== Your goal ==
Copy without pictures. Please restate each line of the listing exactly.

━━ Exercise data ━━

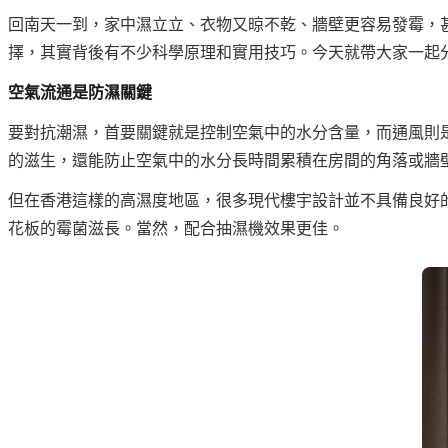
回南天一到，家中濕立立、衣物又晾不乾、牆壁更容易發霉，
擇，其實背後有不少科學原理和實用技巧。今天就帶大家一起
空氣流通是防濕關鍵
要對抗潮濕，首要關鍵就是控制空氣中的水分含量，而通風則
的滋生，還能防止空氣中的水分長時間累積在房間的角落或牆
但在香港這樣的高濕度地區，很多現代樓宇設計並不具備良好
花板的霉菌滋長。當然，配合抽濕機效果更佳。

━━━

== Expected output ==
回南天一到，家中濕立立、衣物又晾不乾、牆壁更容易發霉，
擇，其實背後有不少科學原理和實用技巧。今天就帶大家一起
空氣流通是防濕關鍵
要對抗潮濕，首要關鍵就是控制空氣中的水分含量，而通風則
的滋生，還能防止空氣中的水分長時間累積在房間的角落或牆
但在香港這樣的高濕度地區，很多現代樓宇設計並不具備良好
花板的霉菌滋長。當然，配合抽濕機效果更佳。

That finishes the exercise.